Zeitlin, who had been chairman since November 2014 of Tapestry Inc., took over as CEO in September 2019 after the New York-based company ousted its then-CEO Victor Luis. Zeitlin was among only four Black CEOs of Fortune 500 companies.
Joanne Crevoiserat, chief financial officer, has been appointed interim CEO of Tapestry while the company searches for a successor. It will look at both internal and external candidates.
LinkedIn laying off nearly 1,000 amid hiring slowdown
NEW YORK (AP) — Professional networking company LinkedIn is laying off nearly 1,000 employees, or approximately 6% of its global workforce, as a slowdown in hiring amid the coronavirus pandemic pressures its business.

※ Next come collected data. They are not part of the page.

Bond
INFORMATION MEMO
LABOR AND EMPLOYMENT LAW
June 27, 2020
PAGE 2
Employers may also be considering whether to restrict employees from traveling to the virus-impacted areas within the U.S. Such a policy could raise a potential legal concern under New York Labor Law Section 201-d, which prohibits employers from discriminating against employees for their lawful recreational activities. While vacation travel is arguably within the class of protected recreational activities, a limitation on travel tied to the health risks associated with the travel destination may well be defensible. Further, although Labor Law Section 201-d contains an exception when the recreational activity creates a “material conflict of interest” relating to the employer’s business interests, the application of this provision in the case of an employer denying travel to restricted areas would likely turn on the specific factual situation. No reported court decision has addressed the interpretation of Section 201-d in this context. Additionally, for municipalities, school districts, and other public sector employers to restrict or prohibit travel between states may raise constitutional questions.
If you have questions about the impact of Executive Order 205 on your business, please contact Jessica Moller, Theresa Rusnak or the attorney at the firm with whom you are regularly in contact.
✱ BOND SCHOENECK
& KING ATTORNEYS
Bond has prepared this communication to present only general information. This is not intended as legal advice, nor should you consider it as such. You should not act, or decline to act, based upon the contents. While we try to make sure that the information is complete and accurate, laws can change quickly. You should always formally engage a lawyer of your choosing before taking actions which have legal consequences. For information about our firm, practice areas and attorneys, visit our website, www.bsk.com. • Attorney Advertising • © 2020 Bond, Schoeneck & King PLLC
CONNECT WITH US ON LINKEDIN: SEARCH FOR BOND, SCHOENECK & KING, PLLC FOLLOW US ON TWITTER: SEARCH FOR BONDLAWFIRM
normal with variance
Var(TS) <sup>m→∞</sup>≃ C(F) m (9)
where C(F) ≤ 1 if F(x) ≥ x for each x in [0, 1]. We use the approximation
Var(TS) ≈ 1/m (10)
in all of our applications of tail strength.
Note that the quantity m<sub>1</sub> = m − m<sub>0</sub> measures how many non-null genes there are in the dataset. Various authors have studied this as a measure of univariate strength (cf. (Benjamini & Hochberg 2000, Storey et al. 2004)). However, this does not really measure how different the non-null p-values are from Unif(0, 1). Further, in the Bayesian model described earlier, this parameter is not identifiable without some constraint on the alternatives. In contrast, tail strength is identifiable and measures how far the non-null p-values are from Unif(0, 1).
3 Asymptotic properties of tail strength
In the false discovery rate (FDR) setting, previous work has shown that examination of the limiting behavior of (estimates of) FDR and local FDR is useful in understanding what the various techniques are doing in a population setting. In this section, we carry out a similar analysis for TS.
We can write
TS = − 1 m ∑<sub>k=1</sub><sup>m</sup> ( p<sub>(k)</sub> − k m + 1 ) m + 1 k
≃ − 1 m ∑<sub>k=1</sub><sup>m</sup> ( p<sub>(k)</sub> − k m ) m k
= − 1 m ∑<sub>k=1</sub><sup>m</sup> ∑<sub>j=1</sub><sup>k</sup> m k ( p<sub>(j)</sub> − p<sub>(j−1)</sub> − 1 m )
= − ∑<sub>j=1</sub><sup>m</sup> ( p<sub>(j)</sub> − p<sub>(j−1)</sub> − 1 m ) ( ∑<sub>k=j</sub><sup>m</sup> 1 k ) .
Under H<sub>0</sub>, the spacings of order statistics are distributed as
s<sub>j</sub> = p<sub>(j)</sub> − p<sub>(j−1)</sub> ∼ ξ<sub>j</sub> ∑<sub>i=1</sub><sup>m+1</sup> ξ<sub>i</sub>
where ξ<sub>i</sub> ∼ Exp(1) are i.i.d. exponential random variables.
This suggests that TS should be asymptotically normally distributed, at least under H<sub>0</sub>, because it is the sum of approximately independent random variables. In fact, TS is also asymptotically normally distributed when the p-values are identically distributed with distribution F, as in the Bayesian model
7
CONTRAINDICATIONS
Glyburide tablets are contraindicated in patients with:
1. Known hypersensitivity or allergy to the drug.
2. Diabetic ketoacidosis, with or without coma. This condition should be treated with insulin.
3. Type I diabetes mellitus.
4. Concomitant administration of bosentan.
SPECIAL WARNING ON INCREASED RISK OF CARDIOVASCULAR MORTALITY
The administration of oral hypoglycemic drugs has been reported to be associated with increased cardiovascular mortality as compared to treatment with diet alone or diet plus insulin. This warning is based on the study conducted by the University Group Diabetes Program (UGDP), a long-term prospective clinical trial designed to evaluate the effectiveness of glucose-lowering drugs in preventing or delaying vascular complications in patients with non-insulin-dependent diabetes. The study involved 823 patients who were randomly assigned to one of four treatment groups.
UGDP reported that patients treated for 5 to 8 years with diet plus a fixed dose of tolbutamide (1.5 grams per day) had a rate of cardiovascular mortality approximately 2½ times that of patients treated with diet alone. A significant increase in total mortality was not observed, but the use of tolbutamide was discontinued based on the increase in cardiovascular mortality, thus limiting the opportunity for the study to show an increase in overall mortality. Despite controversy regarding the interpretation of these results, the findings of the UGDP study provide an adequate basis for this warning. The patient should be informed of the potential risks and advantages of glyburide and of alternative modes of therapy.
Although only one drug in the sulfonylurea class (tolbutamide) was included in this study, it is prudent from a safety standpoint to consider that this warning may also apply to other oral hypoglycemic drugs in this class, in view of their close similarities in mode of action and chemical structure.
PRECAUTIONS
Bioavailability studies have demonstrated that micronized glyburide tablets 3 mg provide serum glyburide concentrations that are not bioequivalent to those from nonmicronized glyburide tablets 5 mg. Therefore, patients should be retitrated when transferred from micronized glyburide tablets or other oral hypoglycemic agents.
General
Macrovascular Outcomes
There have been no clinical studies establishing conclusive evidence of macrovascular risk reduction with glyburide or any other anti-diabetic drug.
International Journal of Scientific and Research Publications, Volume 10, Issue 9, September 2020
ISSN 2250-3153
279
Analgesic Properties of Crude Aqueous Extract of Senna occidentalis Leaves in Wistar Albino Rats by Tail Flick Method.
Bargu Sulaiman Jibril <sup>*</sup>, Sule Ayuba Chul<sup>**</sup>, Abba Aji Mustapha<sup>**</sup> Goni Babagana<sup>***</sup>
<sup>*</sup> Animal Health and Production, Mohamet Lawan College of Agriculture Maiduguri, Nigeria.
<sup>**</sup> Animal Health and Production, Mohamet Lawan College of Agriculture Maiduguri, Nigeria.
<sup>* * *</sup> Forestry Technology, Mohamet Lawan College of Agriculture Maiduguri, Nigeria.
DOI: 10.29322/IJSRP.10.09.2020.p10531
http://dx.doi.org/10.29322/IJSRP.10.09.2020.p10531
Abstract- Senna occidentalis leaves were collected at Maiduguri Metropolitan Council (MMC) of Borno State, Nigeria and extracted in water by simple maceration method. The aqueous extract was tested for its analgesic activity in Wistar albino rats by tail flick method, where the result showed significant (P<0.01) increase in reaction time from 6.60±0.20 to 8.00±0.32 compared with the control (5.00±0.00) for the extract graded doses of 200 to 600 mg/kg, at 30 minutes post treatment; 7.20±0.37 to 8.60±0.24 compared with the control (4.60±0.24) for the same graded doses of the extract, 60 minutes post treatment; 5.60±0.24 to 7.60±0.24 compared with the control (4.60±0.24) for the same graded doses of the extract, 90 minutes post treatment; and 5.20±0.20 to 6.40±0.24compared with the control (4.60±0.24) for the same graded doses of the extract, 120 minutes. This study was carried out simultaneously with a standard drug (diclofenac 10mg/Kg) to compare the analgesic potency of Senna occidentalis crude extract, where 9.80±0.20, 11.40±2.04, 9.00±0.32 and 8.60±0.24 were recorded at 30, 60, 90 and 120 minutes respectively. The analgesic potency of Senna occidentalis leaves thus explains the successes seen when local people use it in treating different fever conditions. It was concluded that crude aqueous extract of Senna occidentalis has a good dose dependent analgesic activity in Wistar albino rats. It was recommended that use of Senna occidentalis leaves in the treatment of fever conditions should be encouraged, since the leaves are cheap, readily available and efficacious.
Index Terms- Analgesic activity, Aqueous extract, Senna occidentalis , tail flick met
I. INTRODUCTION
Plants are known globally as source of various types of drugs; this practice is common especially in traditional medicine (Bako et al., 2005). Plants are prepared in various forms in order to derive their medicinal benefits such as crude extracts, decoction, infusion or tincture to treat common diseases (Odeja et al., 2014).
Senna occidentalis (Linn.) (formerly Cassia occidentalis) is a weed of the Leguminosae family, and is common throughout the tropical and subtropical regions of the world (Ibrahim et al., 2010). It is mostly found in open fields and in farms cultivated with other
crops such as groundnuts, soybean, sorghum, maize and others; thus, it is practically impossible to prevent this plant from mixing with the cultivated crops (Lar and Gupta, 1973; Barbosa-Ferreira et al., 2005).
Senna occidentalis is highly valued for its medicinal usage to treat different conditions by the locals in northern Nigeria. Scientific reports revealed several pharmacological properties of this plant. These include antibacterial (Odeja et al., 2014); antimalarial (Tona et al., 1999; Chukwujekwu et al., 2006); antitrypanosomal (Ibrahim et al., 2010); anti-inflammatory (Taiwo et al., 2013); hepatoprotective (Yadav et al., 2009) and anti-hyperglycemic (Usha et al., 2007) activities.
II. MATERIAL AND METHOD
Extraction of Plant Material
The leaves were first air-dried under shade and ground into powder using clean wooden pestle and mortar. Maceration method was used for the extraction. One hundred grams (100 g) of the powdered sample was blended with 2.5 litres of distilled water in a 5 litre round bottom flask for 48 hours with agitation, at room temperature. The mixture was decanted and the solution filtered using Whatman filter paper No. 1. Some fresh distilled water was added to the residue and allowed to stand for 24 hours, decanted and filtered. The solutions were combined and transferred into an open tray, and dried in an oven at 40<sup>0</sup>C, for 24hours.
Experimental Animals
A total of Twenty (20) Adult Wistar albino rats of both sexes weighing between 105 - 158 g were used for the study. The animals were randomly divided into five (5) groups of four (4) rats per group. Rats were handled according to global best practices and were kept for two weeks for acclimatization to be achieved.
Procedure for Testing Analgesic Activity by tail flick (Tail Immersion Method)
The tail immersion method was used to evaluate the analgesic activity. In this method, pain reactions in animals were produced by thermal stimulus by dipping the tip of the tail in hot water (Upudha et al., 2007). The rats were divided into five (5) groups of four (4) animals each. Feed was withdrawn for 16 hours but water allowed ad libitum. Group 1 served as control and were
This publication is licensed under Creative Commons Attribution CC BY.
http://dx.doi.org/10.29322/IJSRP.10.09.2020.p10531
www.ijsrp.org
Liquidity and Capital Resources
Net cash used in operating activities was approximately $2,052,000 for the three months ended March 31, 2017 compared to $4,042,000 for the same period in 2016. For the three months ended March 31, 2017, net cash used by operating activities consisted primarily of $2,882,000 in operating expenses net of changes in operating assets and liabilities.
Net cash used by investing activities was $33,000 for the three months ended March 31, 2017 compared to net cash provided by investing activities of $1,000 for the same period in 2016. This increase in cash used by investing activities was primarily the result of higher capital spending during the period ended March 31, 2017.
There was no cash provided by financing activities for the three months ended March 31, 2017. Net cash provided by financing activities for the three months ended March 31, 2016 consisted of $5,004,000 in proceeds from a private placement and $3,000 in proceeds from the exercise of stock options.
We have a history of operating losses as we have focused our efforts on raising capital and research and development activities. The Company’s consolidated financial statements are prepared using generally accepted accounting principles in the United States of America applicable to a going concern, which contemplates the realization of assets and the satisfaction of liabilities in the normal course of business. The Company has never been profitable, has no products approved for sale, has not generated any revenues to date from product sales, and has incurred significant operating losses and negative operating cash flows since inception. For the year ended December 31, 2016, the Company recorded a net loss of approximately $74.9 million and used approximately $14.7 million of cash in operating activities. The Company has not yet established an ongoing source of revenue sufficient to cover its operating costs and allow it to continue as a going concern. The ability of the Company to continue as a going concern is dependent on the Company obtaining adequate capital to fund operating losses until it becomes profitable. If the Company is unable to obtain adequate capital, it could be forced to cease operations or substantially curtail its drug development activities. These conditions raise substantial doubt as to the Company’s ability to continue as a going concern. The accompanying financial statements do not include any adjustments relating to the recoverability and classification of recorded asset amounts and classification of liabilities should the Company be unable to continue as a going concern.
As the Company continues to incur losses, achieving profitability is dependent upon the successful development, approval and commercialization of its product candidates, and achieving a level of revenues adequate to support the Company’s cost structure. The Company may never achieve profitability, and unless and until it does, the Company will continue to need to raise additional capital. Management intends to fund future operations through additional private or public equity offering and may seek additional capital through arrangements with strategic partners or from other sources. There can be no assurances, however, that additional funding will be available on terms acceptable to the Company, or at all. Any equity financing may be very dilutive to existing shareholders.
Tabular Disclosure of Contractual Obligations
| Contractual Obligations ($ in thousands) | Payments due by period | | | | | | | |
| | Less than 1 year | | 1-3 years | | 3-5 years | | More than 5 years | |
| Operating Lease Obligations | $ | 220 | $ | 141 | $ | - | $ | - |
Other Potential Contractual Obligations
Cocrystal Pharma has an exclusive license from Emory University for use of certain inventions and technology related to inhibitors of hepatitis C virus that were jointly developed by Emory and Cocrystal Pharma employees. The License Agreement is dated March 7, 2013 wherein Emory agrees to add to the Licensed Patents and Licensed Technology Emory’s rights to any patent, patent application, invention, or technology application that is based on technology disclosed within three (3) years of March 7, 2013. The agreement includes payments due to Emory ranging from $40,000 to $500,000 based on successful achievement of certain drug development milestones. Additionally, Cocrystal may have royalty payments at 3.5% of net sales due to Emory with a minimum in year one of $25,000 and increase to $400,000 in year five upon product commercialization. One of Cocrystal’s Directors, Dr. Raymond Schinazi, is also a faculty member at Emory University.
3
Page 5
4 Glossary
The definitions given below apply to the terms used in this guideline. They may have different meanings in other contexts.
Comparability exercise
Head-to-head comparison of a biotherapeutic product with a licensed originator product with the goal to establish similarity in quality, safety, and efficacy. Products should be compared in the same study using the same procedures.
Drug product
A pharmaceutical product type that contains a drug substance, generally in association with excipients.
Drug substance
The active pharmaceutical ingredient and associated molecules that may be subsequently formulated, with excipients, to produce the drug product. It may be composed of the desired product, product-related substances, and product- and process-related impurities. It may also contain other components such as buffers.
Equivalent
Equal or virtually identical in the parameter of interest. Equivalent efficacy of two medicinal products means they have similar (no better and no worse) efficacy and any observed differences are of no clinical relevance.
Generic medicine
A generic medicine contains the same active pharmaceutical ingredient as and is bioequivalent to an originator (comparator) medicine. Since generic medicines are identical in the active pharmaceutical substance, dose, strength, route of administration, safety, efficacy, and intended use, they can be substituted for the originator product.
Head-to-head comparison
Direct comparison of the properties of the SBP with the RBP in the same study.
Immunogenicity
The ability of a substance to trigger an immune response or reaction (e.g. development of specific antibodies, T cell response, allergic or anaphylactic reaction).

In a note to employees, CEO Ryan Roslansky said that the positions that will be eliminated are in its global sales and hiring offices. Roslansky said these are the only layoffs LinkedIn is planning.
Impacted U.S. employees will receive at least 10 weeks of severance pay and a year of continuing health coverage through COBRA. Those being laid off will continue in their roles through Aug. 21.
Norway’s Adevinta buys eBay classifieds unit in $9.2B deal
LONDON (AP) — EBay is selling its classifieds business to Norway’s Adevinta in a deal worth $9.2 billion that will create the world’s largest online classifieds group.
The U.S. company will get $2.5 billion in cash and become the largest shareholder in Adevinta with a 44% equity stake. The combined company will have classified ad websites in 20 countries, covering 1 billion people and receiving about 3 billion monthly visits.
EBay’s classified brands include Gumtree in Australia and the U.K., Mobile.de in Germany and Canada’s Kijii. Adevinta ASA owns Leboncoin.fr, France’s biggest online classifieds site, and classified businesses in more than a dozen other countries.